Bash – shell functions and variables with the same name

bashenvironment-variablesfunction

From Bash Manual:

Note that shell functions and variables with the same name may result in multiple identically-named entries in the environment
passed to the shell’s children. Care should be taken in cases where
this may cause a problem.

How can bash distinguish "shell functions and variables with the
same name" ?

$  func () { return 3; }; func=4; declare -p func; declare -f func;
declare -- func="4"
func () 
{ 
  return 3
}

When does "multiple identically-named entries in the environment
passed to the shell’s children" happen?

What "care" should be taken for what problem?

Best Answer

The general story: separate namespaces

Generally shells distinguish between variables and functions because they're used in different contexts. In a nutshell, a name is a variable name if it appears after a $, or as an argument to builtins such as export (without -f) and unset (without -f). A name is a function name if it appears as a command (after alias expansion) or as an argument to export -f, unset -f, etc.

Variables can be exported to the environment. The name of the environment variable is the same as the shell variable (and the values are the same too).

With older bash: confusion due to function export

Bash, unlike most other shells, can also export functions to the environment. Since there's no type indication in the environment, there's no way to recognize whether an entry in the environment is a function or not, other than by analyzing the name or the value of the environment variable.

Older versions of bash stored a function in the environment using the function's name as the name, and something that looks like the function definition as the function's value.
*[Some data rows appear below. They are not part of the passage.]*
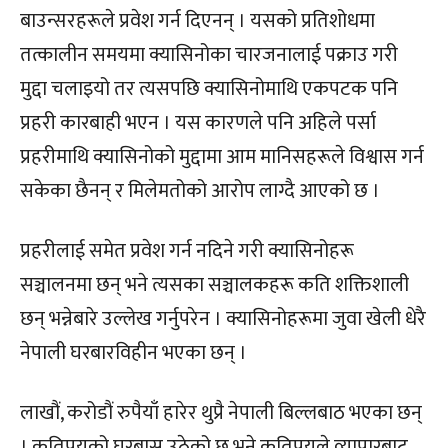
बाउन्सरहरूले प्रवेश गर्न दिएनन् । यसको प्रतिशोधमा
तत्कालीन समयमा क्यासिनोका चारजनालाई पक्राउ गरी
मुद्दा चलाइयो तर त्यसपछि क्यासिनोमाथि एकपटक पनि
प्रहरी कारबाही भएन । यस कारणले पनि अहिले पर्सा
प्रहरीमाथि क्यासिनोको मुद्दामा आम मानिसहरूले विश्वास गर्न
सकेका छैनन् र मिलेमतोको आरोप लाग्दै आएको छ ।
प्रहरीलाई समेत प्रवेश गर्न नदिने गरी क्यासिनोहरू
सञ्चालनमा छन् भने त्यसका सञ्चालकहरू कति शक्तिशाली
छन् भन्नेबारे उल्लेख गर्नुपरेन । क्यासिनोहरूमा जुवा खेली धेरै
नेपाली घरबारविहीन भएका छन् ।
लाखौं, करोडौं रुपैयाँ हारेर थुप्रै नेपाली बिल्लबाठ भएका छन्
। कतिपयको घरबास उठेको छ भने कतिपयले व्यापारबाट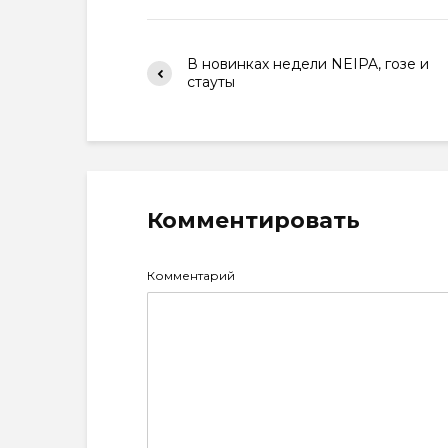
В новинках недели NEIPA, гозе и
стауты
Комментировать
Комментарий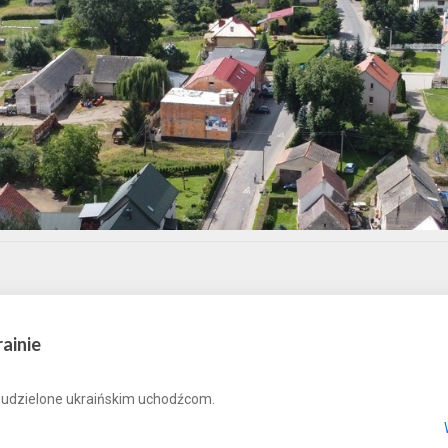
ainie
 udzielone ukraińskim uchodźcom.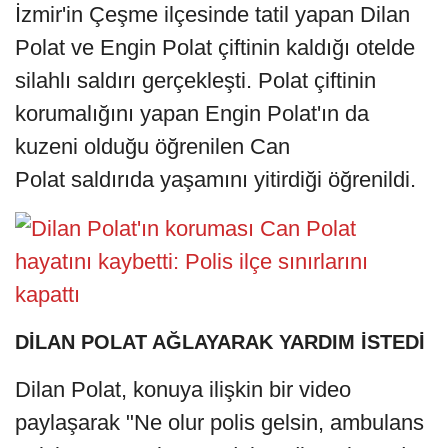
İzmir'in Çeşme ilçesinde tatil yapan Dilan
Polat ve Engin Polat çiftinin kaldığı otelde
silahlı saldırı gerçekleşti. Polat çiftinin
korumalığını yapan Engin Polat'ın da
kuzeni olduğu öğrenilen Can
Polat saldırıda yaşamını yitirdiği öğrenildi.
DİLAN POLAT AĞLAYARAK YARDIM İSTEDİ
Dilan Polat, konuya ilişkin bir video
paylaşarak "Ne olur polis gelsin, ambulans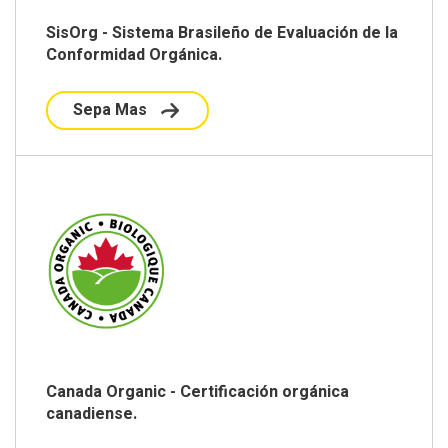
SisOrg - Sistema Brasileño de Evaluación de la
Conformidad Orgánica.
Sepa Mas
Canada Organic - Certificación orgánica
canadiense.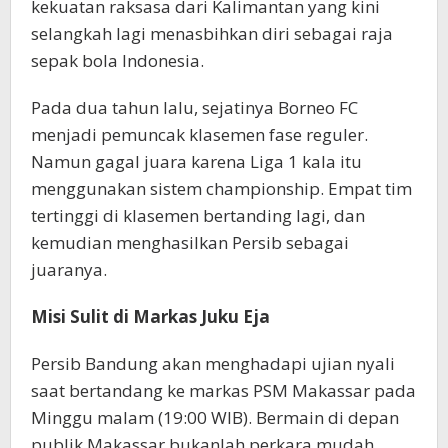
kekuatan raksasa dari Kalimantan yang kini
selangkah lagi menasbihkan diri sebagai raja
sepak bola Indonesia.
Pada dua tahun lalu, sejatinya Borneo FC
menjadi pemuncak klasemen fase reguler.
Namun gagal juara karena Liga 1 kala itu
menggunakan sistem championship. Empat tim
tertinggi di klasemen bertanding lagi, dan
kemudian menghasilkan Persib sebagai
juaranya.
Misi Sulit di Markas Juku Eja
Persib Bandung akan menghadapi ujian nyali
saat bertandang ke markas PSM Makassar pada
Minggu malam (19:00 WIB). Bermain di depan
publik Makassar bukanlah perkara mudah.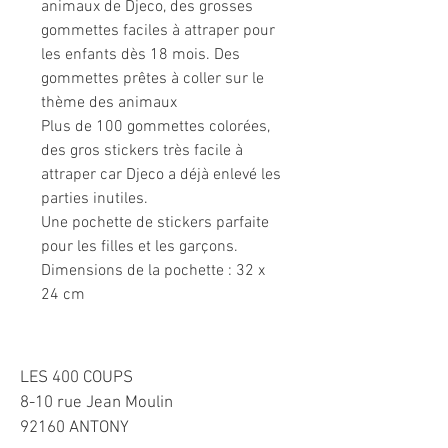
animaux de Djeco, des grosses
gommettes faciles à attraper pour
les enfants dès 18 mois. Des
gommettes prêtes à coller sur le
thème des animaux
Plus de 100 gommettes colorées,
des gros stickers très facile à
attraper car Djeco a déjà enlevé les
parties inutiles.
Une pochette de stickers parfaite
pour les filles et les garçons.
Dimensions de la pochette : 32 x
24 cm
LES 400 COUPS
8-10 rue Jean Moulin
92160 ANTONY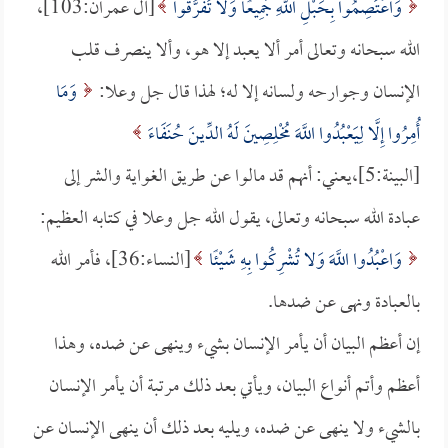
وَاعْتَصِمُوا بِحَبْلِ اللَّهِ جَمِيعًا وَلا تَفَرَّقُوا
[آل عمران:103]،
الله سبحانه وتعالى أمر ألا يعبد إلا هو، وألا ينصرف قلب
الإنسان وجوارحه ولسانه إلا له؛ لهذا قال جل وعلا:
وَمَا
أُمِرُوا إِلَّا لِيَعْبُدُوا اللَّهَ مُخْلِصِينَ لَهُ الدِّينَ حُنَفَاءَ
[البينة:5]،يعني: أنهم قد مالوا عن طريق الغواية والشر إلى
عبادة الله سبحانه وتعالى، يقول الله جل وعلا في كتابه العظيم:
وَاعْبُدُوا اللَّهَ وَلا تُشْرِكُوا بِهِ شَيْئًا
[النساء:36]، فأمر الله
بالعبادة ونهى عن ضدها.
إن أعظم البيان أن يأمر الإنسان بشيء وينهى عن ضده، وهذا
أعظم وأتم أنواع البيان، ويأتي بعد ذلك مرتبة أن يأمر الإنسان
بالشيء ولا ينهى عن ضده، ويليه بعد ذلك أن ينهى الإنسان عن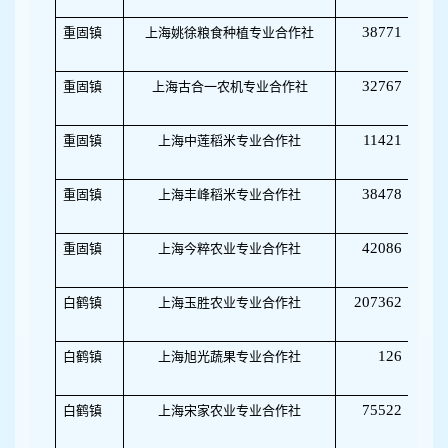
38771
重固镇
上海姚徐粮食种植专业合作社
50
32767
重固镇
上海古合一农机专业合作社
50
11421
重固镇
上海中莲稻米专业合作社
50
38478
重固镇
上海丰峰稻米专业合作社
50
42086
重固镇
上海今粹农业专业合作社
50
207362
白鹤镇
上海玉胜农业专业合作社
32
126
白鹤镇
上海旭光蔬果专业合作社
32
75522
白鹤镇
上海宋家农业专业合作社
32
For example:

bash-4.1$ foobar () { echo foobar; }
bash-4.1$ export -f foobar
bash-4.1$ env |grep -A1 foobar
foobar=() {  echo foobar
}
bash-4.1$ 

Note that there's no way to distinguish a function whose code is { echo foobar; } from a variable whose value is () { echo foobar␤} (where is a newline character). This turned out to be a bad design decision.

Sometimes shell scripts get invoked with environment variables whose value is under control of a potentially hostile entity. CGI scripts, for example. Bash's function export/import feature allowed injecting functions that way. For example executing the script

#!/bin/bash
ls

from a remote request is safe as long as the environment doesn't contain variables with a certain name (such as PATH). But if the request can set the environment variable ls to () { cat /etc/passwd; } then bash would happily execute cat /etc/passwd since that's the body of the ls function.
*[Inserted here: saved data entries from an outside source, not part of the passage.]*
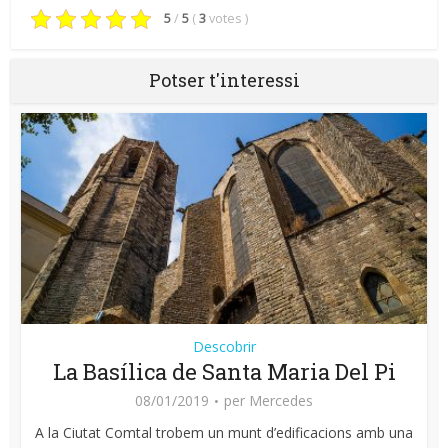
5
/
5
(
3
votes
)
Potser t'interessi
Descobrir
La Basílica de Santa Maria Del Pi
08/01/2019
per
Mercedes
A la Ciutat Comtal trobem un munt d’edificacions amb una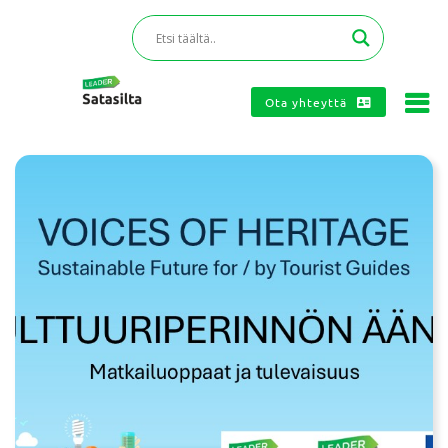
Ota yhteyttä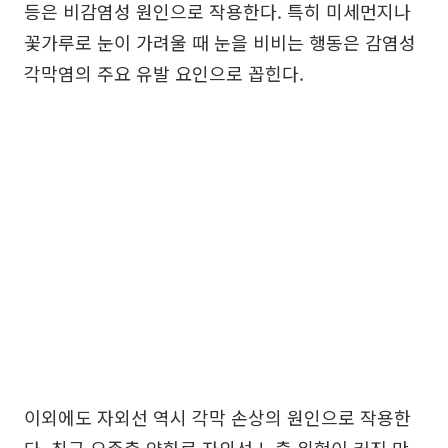
등은 비감염성 원인으로 작용한다. 특히 미세먼지나
꽃가루로 눈이 가려울 때 눈을 비비는 행동은 감염성
각막염의 주요 유발 요인으로 꼽힌다.
이외에도 자외선 역시 각막 손상의 원인으로 작용한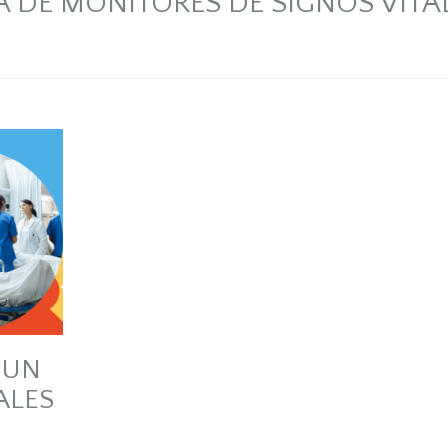
 DE MONITORES DE SIGNOS VITA
 UN
ALES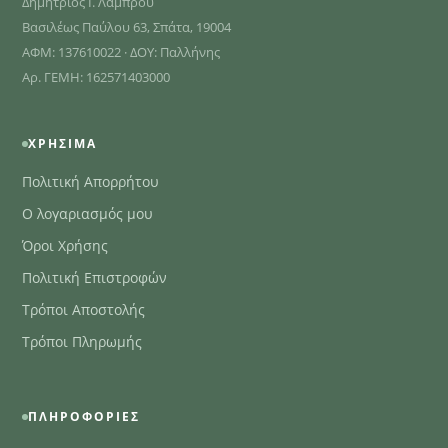
Δημήτριος Ι. Λάμπρου
Βασιλέως Παύλου 63, Σπάτα, 19004
ΑΦΜ: 137610022 · ΔΟΥ: Παλλήνης
Αρ. ΓΕΜΗ: 162571403000
ΧΡΉΣΙΜΑ
Πολιτική Απορρήτου
Ο λογαριασμός μου
Όροι Χρήσης
Πολιτική Επιστροφών
Τρόποι Αποστολής
Τρόποι Πληρωμής
ΠΛΗΡΟΦΟΡΊΕΣ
With newer bash: confusion mostly alleviated

This security vulnerability was discovered by Stéphane Chazelas as one of the aspects of the Shellshock bug. In post-Shellshock versions of bash, exported functions are identified by their name rather than by their content.

bash-4.3$ foobar () { echo foobar; }
bash-4.3$ export -f foobar
bash-4.3$ env |grep -A1 foobar
BASH_FUNC_foobar%%=() {  echo foobar
}

There is no security issue now because names like BASH_FUNC_foobar%% are not commonly used as command names, and can be filtered out by interfaces that allow passing environment variables. It's technically possible to have a % character in the name of an environment variable (that's what makes modern bash's exported functions work), but normally people don't do this because shells don't accept % in the name of a variable.

The sentence in the bash manual refers to the old (pre-Shellshock) behavior. It should be updated or removed. With modern bash versions, there is no ambiguity in the environment if you assume that environment variables won't have a name ending in %%.